Sans parler de tous les crimes de viols correctionnalisés, c’est-à-dire renvoyés vers le tribunal correctionnel qui requalifie l’acte ou les actes en agression-s sexuelle-s. « On ne peut pas comprendre les viols conjugaux sans formation. Ni même les différentes réactions qui peuvent survenir lors d’une agression, l’amnésie traumatique, etc. Ça touche aussi la santé mentale des femmes, c’est une question de santé publique : comment les traumas mettent les femmes au banc de la société quand elles pètent les plombs parce que la mémoire leur revient des années après sans que personne comprenne ! Souvent, on nous demande des formations. On n’est pas ultra d’accord sur le fait que ce soit encore une fois aux forces associatives de faire ça ! Ça devrait être une mission de service public. », commente Gabrielle Jarrier.

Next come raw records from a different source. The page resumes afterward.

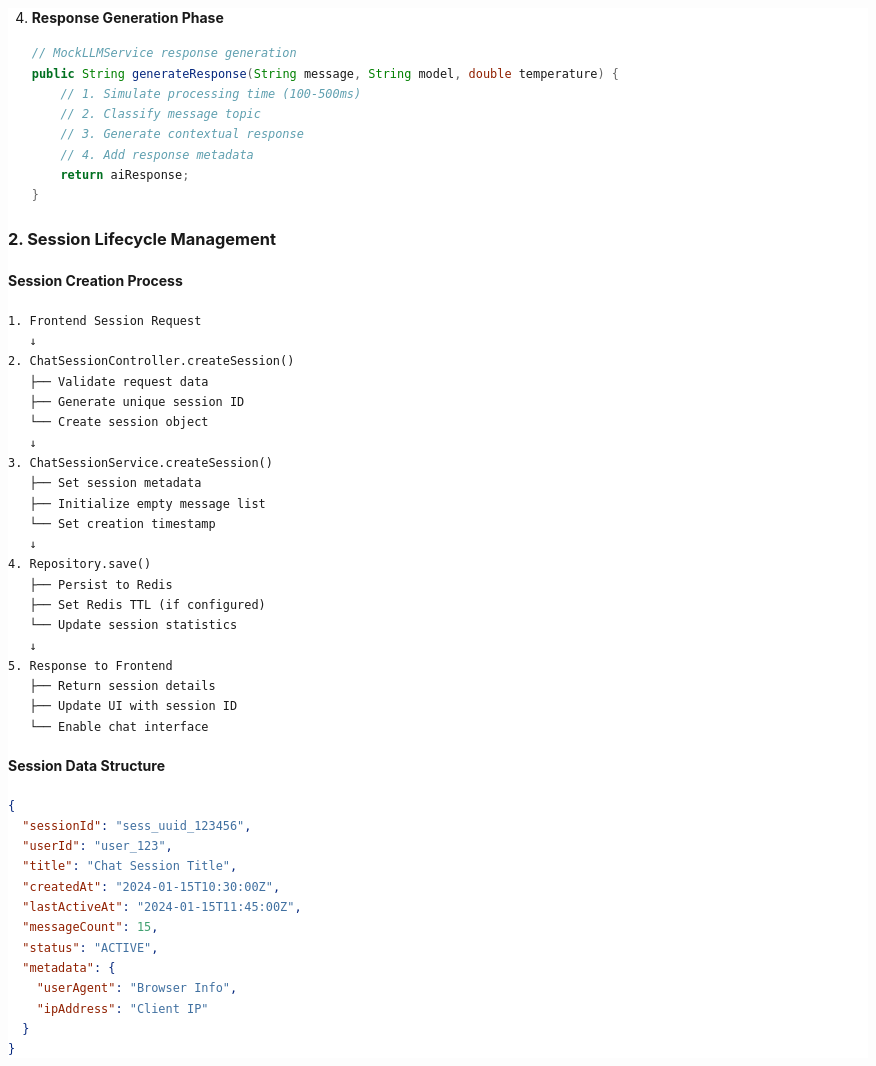 4. **Response Generation Phase**
   ```java
   // MockLLMService response generation
   public String generateResponse(String message, String model, double temperature) {
       // 1. Simulate processing time (100-500ms)
       // 2. Classify message topic
       // 3. Generate contextual response
       // 4. Add response metadata
       return aiResponse;
   }
   ```

### 2. Session Lifecycle Management

#### Session Creation Process
```
1. Frontend Session Request
   ↓
2. ChatSessionController.createSession()
   ├── Validate request data
   ├── Generate unique session ID
   └── Create session object
   ↓
3. ChatSessionService.createSession()
   ├── Set session metadata
   ├── Initialize empty message list
   └── Set creation timestamp
   ↓
4. Repository.save()
   ├── Persist to Redis
   ├── Set Redis TTL (if configured)
   └── Update session statistics
   ↓
5. Response to Frontend
   ├── Return session details
   ├── Update UI with session ID
   └── Enable chat interface
```

#### Session Data Structure
```json
{
  "sessionId": "sess_uuid_123456",
  "userId": "user_123",
  "title": "Chat Session Title",
  "createdAt": "2024-01-15T10:30:00Z",
  "lastActiveAt": "2024-01-15T11:45:00Z",
  "messageCount": 15,
  "status": "ACTIVE",
  "metadata": {
    "userAgent": "Browser Info",
    "ipAddress": "Client IP"
  }
}
```
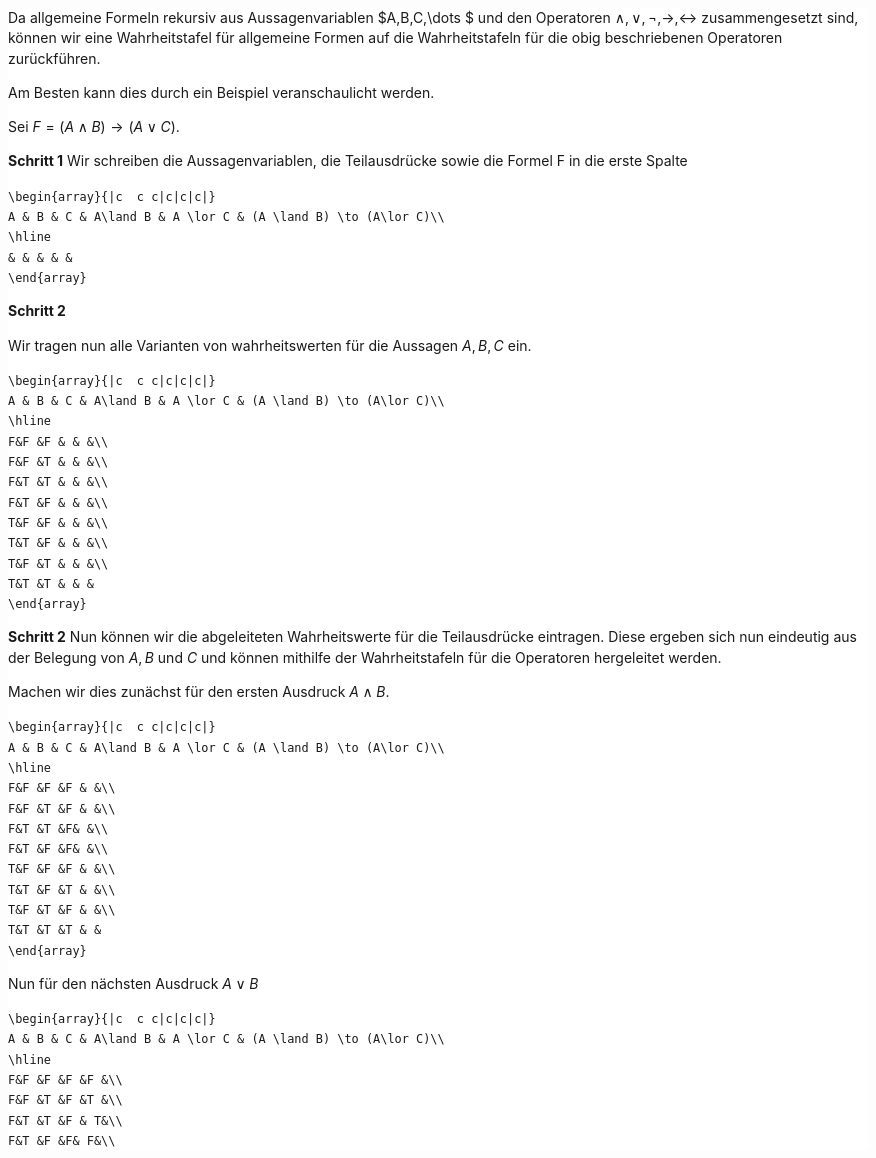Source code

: Da allgemeine Formeln rekursiv aus Aussagenvariablen $A,B,C,\dots $ und den Operatoren $\wedge, \vee, \neg, \to,\leftrightarrow$ zusammengesetzt sind, können wir eine Wahrheitstafel für allgemeine Formen auf die Wahrheitstafeln für die obig beschriebenen Operatoren zurückführen.


Am Besten kann dies durch ein Beispiel veranschaulicht werden.

Sei $F=(A \land B) \to (A\lor C)$.


**Schritt 1**
Wir schreiben die Aussagenvariablen, die Teilausdrücke sowie die Formel F in die erste Spalte

```{math}
\begin{array}{|c  c c|c|c|c|}
A & B & C & A\land B & A \lor C & (A \land B) \to (A\lor C)\\
\hline
& & & & &
\end{array}
```

**Schritt 2**

Wir tragen nun alle Varianten von wahrheitswerten für die Aussagen $A,B,C$ ein.
```{math}
\begin{array}{|c  c c|c|c|c|}
A & B & C & A\land B & A \lor C & (A \land B) \to (A\lor C)\\
\hline
F&F &F & & &\\
F&F &T & & &\\
F&T &T & & &\\
F&T &F & & &\\
T&F &F & & &\\
T&T &F & & &\\
T&F &T & & &\\
T&T &T & & &
\end{array}
```

**Schritt 2**
Nun können wir die abgeleiteten Wahrheitswerte für die Teilausdrücke eintragen. Diese ergeben sich nun eindeutig aus der Belegung von $A,B$ und $C$ und können mithilfe der Wahrheitstafeln für die Operatoren hergeleitet werden.

Machen wir dies zunächst für den ersten Ausdruck $A\land B$.


```{math}
\begin{array}{|c  c c|c|c|c|}
A & B & C & A\land B & A \lor C & (A \land B) \to (A\lor C)\\
\hline
F&F &F &F & &\\
F&F &T &F & &\\
F&T &T &F& &\\
F&T &F &F& &\\
T&F &F &F & &\\
T&T &F &T & &\\
T&F &T &F & &\\
T&T &T &T & &
\end{array}
```
Nun für den nächsten Ausdruck $A\lor B$
```{math}
\begin{array}{|c  c c|c|c|c|}
A & B & C & A\land B & A \lor C & (A \land B) \to (A\lor C)\\
\hline
F&F &F &F &F &\\
F&F &T &F &T &\\
F&T &T &F & T&\\
F&T &F &F& F&\\
```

A la suite de leur rencontre avec le procureur Philippe Astruc, elle le dit clairement : « Il y a des avancées. Il veut renforcer le pré accueil car il le dit, tous les agents ne pourront pas être formés. En gros, il y a peu de moyens et des affaires, il y en a trop. Sur le pré accueil au commissariat de Rennes, on a des témoignages très différents. À la brigade des mœurs, il semble que ça s’arrange un peu. Mais ça manque toujours de bienveillance… Il faut un positionnement politique fort par rapport à tout ça. On ne veut pas des mesures pansements, on ne veut pas mieux vivre les violences : on veut les éradiquer à la racine ! Il y a beaucoup de chemin à parcourir. »

Alors pour l’association, qui à l’année accompagne de très nombreuses femmes victimes de violences dans les procédures juridiques mais aussi dans le conseil et l’orientation en vue d’une prise en charge, il est important de porter ces paroles dans l’espace public. Pour changer l’imaginaire collectif mais aussi pour aider celles qui se sentiraient isolées après avoir subi agression-s sexuelle-s, viol-s, violences conjugales, insultes, menaces, etc.

« Ça aide aussi dans la réparation de poser un discours féministe et de savoir qu’on n’est pas seules. Que ce n’est pas un coup de pas de bol, ça dépasse les cas individuels. »
explique la militante. 

Informer. Autour des lois mais aussi de ce qui régit les inégalités entre les hommes et femmes et permet à la domination masculine, mais aussi au racisme, des LGBTIphobies, du validisme, etc. de perdurer. Écouter les femmes victimes de violences sexistes et sexuelles. Sans remettre en cause son témoignage. En commençant par une parole toute simple : « Je te crois ». Prendre la parole et le droit, libérer l’écoute, des actions qui paraissent banales, et qui pourtant ont été confisquées aux personnes sexisées et racisées.